On January 14, Kristalina Georgieva, the Managing Director of the International Monetary Fund (IMF), announced that in the coming weeks, she expects to request approval from the IMF’s Executive Board for a new $8.1 billion loan program to support war-torn Ukraine.
Georgieva is currently on her first visit to Ukraine since February 2023, meeting with President Zelensky and senior government officials.
In an interview with Reuters, she mentioned that despite numerous changes in Ukraine since the preliminary agreement reached in November, the core requirements of the plan will remain unchanged.
“I am here to understand the situation in this country during these exceptionally difficult times because I want to ensure that the agreement reached in November will be implemented. We recognize that the direction forward remains the same, but the way we take these steps needs careful adjustment,” she said.

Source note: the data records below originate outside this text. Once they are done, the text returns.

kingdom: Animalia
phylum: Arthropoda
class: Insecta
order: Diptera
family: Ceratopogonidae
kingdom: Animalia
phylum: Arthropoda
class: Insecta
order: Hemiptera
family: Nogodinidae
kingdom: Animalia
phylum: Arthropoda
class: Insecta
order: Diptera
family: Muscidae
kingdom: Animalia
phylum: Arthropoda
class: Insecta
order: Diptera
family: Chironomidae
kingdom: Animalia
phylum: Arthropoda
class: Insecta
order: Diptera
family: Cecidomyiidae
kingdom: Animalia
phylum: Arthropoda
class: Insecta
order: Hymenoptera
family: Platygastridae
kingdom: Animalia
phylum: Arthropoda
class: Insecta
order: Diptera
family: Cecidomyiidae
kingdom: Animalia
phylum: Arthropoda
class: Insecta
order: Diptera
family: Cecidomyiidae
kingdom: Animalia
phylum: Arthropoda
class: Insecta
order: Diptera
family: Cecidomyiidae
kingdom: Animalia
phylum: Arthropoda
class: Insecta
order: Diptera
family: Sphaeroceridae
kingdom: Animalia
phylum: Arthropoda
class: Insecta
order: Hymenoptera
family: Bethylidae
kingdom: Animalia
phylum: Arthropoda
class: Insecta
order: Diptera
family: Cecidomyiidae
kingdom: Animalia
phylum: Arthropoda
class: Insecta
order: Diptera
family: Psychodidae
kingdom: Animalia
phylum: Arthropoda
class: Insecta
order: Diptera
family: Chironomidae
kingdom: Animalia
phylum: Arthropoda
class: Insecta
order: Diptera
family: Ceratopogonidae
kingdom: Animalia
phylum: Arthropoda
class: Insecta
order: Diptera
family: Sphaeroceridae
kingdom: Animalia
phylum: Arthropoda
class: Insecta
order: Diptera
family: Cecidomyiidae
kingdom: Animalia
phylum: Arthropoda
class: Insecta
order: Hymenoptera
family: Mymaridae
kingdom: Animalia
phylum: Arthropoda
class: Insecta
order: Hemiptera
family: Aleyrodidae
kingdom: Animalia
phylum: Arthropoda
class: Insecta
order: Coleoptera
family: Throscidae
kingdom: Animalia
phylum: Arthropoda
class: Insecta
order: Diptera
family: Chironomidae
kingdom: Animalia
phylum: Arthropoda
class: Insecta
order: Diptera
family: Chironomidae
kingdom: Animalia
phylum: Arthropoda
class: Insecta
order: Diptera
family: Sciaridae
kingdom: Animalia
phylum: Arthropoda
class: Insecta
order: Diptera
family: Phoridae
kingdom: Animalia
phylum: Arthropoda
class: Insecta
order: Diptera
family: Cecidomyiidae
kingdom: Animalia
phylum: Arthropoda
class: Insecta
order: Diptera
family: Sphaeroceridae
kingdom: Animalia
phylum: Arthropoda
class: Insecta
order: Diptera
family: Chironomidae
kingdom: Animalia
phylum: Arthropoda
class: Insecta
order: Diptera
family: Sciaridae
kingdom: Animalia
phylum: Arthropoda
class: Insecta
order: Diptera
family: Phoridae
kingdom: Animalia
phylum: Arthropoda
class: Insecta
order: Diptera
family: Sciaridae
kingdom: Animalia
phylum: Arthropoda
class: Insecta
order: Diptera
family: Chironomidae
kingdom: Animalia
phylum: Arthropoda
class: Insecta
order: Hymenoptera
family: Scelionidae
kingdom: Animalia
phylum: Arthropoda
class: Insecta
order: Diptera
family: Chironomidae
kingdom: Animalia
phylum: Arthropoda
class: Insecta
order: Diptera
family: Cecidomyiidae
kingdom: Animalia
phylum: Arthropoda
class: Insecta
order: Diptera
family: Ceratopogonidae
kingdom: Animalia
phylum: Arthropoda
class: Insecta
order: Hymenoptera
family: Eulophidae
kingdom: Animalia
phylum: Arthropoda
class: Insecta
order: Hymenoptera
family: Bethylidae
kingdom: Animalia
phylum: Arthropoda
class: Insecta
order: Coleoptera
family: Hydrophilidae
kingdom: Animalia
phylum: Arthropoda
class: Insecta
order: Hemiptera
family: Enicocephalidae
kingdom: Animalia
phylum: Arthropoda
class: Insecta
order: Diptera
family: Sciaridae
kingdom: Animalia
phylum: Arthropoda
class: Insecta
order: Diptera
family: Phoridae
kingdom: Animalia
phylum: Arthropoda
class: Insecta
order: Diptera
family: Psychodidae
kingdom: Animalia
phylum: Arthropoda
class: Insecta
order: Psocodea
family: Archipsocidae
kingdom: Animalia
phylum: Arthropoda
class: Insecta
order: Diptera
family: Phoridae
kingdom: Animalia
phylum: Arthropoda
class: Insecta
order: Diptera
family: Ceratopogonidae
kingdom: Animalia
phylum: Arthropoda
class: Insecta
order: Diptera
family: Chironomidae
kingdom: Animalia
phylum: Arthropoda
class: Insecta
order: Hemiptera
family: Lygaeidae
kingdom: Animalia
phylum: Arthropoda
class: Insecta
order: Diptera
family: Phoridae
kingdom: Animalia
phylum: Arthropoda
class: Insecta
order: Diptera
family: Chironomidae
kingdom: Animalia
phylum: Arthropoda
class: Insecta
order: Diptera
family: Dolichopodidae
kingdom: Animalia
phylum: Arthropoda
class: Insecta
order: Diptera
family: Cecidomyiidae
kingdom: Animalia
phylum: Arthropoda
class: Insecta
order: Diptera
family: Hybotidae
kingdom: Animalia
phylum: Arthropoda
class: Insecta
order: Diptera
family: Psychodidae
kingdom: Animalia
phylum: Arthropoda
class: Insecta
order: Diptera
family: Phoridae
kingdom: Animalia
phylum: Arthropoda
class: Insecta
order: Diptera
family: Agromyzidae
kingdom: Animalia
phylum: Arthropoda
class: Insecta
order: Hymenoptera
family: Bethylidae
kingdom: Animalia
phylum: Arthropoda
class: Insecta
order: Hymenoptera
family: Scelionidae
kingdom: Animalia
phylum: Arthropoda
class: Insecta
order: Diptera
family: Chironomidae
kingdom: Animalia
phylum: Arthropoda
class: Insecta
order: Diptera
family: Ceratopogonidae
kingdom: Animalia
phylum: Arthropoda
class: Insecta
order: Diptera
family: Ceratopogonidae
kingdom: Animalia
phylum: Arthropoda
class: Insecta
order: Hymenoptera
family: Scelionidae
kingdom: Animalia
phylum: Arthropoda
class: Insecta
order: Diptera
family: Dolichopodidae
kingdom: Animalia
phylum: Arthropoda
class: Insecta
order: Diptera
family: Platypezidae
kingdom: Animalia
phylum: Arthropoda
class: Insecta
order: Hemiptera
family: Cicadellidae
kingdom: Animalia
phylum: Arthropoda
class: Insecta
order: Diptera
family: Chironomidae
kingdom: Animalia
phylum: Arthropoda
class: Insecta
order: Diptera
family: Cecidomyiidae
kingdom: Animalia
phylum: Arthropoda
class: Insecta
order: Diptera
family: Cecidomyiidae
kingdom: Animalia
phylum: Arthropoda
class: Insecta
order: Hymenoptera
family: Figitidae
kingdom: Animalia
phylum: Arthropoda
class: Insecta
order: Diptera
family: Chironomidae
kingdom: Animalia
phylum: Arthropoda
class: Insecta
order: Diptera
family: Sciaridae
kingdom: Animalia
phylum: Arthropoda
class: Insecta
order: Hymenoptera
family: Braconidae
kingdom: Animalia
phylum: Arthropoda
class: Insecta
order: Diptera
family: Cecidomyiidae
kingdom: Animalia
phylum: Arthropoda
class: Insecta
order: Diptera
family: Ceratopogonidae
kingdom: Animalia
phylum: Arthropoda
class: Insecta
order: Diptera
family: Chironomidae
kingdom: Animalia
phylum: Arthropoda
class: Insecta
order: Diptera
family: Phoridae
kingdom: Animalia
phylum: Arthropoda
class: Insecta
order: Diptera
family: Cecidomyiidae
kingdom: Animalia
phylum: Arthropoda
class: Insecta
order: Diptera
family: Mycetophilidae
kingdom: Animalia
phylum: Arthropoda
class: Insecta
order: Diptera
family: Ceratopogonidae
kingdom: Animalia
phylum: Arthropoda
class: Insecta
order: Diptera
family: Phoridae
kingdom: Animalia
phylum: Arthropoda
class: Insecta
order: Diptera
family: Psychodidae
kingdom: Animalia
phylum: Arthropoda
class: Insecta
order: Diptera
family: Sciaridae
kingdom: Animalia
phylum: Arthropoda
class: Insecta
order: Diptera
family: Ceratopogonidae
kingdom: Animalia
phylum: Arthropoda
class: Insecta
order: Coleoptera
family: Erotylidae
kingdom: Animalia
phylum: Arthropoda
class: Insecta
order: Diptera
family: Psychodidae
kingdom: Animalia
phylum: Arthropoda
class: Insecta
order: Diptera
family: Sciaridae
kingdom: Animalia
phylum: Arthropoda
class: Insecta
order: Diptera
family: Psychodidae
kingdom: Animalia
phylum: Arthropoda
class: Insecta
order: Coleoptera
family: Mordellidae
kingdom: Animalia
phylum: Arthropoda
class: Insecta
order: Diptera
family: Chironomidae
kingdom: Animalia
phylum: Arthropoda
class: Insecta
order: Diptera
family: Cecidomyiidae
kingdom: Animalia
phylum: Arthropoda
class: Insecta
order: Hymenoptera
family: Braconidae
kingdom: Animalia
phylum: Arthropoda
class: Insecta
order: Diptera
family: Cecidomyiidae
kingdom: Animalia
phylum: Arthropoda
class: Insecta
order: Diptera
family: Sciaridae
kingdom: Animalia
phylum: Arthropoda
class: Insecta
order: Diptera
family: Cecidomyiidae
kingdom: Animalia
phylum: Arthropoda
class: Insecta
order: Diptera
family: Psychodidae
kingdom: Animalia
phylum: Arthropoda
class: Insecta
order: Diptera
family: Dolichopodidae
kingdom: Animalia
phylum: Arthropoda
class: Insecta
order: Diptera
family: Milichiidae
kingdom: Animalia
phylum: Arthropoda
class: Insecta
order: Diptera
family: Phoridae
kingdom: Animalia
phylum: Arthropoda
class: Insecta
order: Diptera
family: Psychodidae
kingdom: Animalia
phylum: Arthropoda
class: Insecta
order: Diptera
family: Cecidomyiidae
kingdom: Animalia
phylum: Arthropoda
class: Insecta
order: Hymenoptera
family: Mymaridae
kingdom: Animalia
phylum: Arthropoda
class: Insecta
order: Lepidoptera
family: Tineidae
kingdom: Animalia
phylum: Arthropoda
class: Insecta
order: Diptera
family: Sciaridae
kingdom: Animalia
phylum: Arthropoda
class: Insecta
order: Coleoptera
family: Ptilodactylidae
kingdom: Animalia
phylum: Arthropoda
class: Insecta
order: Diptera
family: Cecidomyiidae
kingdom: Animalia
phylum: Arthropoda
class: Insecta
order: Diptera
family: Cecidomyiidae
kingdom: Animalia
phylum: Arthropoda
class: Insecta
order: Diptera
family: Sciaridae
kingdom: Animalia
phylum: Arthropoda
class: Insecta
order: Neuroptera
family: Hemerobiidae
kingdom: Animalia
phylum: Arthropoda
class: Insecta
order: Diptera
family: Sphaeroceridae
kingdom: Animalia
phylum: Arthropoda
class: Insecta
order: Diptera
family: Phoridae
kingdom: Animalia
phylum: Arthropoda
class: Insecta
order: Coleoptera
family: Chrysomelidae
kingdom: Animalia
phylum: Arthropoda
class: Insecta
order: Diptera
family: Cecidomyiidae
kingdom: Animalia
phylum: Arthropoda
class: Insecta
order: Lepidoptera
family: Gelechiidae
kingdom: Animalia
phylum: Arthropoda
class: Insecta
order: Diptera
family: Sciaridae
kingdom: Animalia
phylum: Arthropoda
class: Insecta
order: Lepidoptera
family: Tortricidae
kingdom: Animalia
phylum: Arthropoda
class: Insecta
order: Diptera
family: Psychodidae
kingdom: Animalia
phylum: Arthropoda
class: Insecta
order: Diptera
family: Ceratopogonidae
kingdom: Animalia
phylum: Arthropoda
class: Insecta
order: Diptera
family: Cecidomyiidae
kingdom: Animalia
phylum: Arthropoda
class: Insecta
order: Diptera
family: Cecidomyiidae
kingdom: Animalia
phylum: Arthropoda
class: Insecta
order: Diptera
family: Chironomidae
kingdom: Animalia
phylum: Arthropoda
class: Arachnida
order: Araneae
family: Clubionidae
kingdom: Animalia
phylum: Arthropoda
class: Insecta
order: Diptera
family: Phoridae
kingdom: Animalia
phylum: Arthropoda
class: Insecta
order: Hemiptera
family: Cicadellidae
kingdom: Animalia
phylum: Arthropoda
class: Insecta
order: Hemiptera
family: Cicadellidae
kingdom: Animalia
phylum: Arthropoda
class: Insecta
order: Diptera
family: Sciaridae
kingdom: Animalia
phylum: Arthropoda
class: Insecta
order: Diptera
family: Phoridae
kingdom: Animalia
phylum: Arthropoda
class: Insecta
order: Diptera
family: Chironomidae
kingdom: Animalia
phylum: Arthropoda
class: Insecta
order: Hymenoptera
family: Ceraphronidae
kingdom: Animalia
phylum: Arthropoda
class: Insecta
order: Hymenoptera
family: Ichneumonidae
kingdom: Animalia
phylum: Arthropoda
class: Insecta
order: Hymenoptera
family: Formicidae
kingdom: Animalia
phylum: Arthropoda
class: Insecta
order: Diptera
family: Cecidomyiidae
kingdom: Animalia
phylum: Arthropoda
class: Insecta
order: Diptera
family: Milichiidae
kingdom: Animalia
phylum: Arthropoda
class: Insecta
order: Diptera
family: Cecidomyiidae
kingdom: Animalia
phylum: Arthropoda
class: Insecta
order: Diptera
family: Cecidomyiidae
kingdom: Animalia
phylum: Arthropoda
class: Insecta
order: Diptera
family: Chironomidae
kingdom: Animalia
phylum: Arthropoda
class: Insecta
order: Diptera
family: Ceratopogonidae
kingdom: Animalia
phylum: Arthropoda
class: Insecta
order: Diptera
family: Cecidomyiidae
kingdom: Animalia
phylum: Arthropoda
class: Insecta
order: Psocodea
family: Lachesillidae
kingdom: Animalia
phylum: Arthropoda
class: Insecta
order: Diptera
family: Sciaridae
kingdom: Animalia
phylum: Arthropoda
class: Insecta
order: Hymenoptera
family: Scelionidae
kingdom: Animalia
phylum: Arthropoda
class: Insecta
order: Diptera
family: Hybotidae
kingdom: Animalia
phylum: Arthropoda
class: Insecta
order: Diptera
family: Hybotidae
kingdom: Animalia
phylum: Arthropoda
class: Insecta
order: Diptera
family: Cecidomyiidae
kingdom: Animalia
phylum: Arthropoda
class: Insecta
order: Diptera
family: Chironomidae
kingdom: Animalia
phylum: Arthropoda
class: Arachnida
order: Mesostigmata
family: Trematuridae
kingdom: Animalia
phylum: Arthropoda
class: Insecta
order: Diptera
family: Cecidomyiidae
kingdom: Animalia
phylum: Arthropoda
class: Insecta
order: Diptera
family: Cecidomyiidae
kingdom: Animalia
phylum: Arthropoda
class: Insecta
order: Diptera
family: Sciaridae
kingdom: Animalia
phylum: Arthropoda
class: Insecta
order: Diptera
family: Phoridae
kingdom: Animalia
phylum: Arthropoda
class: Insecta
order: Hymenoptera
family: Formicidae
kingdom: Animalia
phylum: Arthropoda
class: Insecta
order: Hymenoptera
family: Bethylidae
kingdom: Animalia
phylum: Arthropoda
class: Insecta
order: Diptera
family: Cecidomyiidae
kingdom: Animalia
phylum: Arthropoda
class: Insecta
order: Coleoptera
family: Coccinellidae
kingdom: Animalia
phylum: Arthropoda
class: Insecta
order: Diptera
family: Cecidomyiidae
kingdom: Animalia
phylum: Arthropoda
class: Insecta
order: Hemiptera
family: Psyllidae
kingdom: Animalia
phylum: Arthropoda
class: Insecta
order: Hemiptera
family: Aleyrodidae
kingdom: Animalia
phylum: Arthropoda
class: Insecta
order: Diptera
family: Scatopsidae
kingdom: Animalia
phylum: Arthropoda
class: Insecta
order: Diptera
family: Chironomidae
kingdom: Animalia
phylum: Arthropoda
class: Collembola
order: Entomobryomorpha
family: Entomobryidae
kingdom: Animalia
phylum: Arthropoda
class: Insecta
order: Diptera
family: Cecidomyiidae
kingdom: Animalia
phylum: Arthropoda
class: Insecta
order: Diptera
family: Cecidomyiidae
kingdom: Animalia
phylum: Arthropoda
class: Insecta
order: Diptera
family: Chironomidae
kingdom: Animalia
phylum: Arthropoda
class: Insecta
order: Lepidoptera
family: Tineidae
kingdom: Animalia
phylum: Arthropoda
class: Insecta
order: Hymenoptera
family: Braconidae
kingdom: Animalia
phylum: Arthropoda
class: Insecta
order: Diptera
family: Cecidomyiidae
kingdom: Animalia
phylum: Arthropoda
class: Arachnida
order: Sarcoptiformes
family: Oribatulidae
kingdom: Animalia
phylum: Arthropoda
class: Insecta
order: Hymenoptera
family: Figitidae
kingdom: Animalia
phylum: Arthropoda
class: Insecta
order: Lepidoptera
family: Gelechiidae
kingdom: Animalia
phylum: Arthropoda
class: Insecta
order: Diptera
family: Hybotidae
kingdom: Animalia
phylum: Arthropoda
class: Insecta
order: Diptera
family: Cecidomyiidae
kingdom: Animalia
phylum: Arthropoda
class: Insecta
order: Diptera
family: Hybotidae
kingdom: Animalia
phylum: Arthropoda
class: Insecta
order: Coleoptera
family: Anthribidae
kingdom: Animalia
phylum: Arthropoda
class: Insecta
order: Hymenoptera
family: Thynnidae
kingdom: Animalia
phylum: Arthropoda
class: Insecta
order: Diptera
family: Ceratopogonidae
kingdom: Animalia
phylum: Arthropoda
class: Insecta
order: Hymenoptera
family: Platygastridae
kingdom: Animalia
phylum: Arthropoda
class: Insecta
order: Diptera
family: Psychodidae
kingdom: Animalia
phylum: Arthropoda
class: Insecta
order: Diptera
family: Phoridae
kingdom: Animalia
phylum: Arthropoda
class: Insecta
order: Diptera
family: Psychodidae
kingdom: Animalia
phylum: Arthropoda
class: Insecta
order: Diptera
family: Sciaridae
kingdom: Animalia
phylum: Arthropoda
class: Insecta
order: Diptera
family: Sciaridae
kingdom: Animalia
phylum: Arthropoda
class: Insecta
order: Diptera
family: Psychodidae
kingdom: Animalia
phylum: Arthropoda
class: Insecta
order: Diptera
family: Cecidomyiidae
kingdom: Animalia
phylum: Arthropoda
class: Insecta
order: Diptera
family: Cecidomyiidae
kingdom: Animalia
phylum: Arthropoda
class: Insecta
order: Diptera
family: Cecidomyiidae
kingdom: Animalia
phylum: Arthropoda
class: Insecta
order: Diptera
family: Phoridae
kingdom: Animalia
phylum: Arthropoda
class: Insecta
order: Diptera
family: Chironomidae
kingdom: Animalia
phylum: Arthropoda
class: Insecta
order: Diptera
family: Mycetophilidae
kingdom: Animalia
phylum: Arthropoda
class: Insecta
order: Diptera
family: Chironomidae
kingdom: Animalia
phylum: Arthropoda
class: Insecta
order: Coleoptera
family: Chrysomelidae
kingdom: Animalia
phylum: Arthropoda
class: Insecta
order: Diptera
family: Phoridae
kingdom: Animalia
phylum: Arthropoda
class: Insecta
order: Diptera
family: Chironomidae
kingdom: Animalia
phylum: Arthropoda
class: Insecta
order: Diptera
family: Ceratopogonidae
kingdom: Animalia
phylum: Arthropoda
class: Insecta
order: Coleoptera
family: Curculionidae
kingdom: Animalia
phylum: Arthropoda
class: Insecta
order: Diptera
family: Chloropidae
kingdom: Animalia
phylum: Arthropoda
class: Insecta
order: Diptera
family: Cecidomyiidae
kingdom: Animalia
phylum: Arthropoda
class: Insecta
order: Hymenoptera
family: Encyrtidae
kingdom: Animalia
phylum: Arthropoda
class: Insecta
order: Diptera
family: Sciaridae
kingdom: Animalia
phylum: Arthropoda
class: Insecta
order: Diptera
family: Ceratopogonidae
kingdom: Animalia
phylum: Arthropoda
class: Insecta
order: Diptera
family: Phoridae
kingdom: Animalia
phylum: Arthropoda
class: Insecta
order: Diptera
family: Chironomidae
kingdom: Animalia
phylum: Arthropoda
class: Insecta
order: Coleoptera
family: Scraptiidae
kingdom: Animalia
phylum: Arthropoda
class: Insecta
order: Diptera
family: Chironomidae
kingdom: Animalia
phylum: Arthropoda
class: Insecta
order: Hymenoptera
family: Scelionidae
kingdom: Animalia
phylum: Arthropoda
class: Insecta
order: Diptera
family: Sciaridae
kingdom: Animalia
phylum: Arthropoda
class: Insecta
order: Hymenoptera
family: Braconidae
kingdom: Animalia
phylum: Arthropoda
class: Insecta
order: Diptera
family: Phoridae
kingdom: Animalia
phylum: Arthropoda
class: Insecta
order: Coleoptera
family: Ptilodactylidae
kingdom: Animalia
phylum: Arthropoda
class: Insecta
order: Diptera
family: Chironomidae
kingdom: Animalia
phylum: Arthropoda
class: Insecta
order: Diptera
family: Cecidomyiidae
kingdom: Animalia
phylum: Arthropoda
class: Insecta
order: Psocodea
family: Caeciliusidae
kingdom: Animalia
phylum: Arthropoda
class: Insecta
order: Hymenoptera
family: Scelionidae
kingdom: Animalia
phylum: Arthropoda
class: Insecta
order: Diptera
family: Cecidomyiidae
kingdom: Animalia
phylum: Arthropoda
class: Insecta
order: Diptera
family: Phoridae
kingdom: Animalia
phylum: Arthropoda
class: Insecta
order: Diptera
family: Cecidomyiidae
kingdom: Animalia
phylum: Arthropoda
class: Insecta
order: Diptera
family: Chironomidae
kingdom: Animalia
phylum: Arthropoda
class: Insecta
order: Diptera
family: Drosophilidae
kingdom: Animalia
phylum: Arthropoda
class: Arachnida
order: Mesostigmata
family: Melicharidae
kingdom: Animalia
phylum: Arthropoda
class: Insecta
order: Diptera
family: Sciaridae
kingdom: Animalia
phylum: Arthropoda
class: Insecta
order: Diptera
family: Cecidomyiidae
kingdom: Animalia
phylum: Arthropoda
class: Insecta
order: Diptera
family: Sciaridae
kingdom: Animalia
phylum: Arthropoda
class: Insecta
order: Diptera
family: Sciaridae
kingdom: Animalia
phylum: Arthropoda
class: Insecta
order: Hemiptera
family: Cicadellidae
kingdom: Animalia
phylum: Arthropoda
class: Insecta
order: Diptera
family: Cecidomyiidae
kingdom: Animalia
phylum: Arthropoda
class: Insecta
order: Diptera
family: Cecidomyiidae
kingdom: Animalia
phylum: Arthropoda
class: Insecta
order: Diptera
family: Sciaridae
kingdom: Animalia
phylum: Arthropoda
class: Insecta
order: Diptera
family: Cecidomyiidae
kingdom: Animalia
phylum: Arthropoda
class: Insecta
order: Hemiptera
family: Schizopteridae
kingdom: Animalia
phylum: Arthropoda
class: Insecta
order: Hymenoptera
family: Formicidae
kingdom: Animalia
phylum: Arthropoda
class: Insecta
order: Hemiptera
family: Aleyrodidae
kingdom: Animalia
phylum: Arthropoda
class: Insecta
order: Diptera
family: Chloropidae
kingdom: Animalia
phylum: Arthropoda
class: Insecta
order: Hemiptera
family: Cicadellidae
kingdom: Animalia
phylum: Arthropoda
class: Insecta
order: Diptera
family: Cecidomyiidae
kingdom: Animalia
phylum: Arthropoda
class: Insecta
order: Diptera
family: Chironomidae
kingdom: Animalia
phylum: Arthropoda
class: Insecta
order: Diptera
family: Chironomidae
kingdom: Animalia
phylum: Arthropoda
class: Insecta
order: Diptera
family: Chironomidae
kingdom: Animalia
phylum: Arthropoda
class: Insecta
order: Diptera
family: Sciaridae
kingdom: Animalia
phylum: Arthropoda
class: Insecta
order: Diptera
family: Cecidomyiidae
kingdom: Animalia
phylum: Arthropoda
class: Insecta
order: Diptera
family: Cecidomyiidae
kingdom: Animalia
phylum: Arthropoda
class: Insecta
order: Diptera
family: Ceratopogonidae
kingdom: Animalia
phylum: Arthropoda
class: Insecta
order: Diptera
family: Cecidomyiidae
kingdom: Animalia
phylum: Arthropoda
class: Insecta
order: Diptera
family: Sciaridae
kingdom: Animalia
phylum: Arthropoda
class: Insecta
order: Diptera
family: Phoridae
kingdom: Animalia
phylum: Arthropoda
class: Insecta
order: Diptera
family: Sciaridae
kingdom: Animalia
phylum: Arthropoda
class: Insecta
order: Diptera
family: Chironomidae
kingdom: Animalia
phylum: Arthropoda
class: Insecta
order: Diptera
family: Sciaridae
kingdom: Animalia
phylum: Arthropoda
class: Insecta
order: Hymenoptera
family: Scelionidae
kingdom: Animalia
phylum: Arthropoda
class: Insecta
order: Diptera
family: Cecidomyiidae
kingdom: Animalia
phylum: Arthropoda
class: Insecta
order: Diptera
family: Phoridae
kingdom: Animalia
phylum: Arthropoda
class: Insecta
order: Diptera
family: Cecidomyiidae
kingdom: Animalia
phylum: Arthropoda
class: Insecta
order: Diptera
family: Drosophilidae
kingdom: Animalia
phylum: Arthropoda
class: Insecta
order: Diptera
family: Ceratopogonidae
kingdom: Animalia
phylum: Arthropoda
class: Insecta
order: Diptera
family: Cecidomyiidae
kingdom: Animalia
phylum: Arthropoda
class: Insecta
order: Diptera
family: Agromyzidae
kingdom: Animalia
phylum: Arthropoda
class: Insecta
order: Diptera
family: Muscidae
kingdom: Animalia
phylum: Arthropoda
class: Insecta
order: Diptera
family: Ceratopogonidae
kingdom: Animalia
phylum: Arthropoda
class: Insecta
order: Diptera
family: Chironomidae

IMF loans come with certain conditions. Georgieva stated that she informed Ukrainian authorities that they must continue with the removal of value-added tax (VAT) exemptions on consumer goods, despite facing resistance domestically.
She emphasized that the IMF is not asking for parliamentary approval of this measure for the loan to be approved, but rather mentioning the measure in parliament.
Georgieva stressed that this is a requirement that must be met, as the IMF cannot allow the Ukrainian economy to “hover between a market economy and a non-market economy.” “We must move forward. It’s not a question of whether we do it, but how we do it and how we gain parliamentary support,” she added.
She explained that the IMF’s demand is clear on this issue, stating, “This is non-negotiable. You need it to join the EU. You need it to attract the private sector, to make the business environment more favorable.”
Georgieva revealed that the IMF is discussing giving Ukraine a year to seek support in parliament to pass this controversial measure.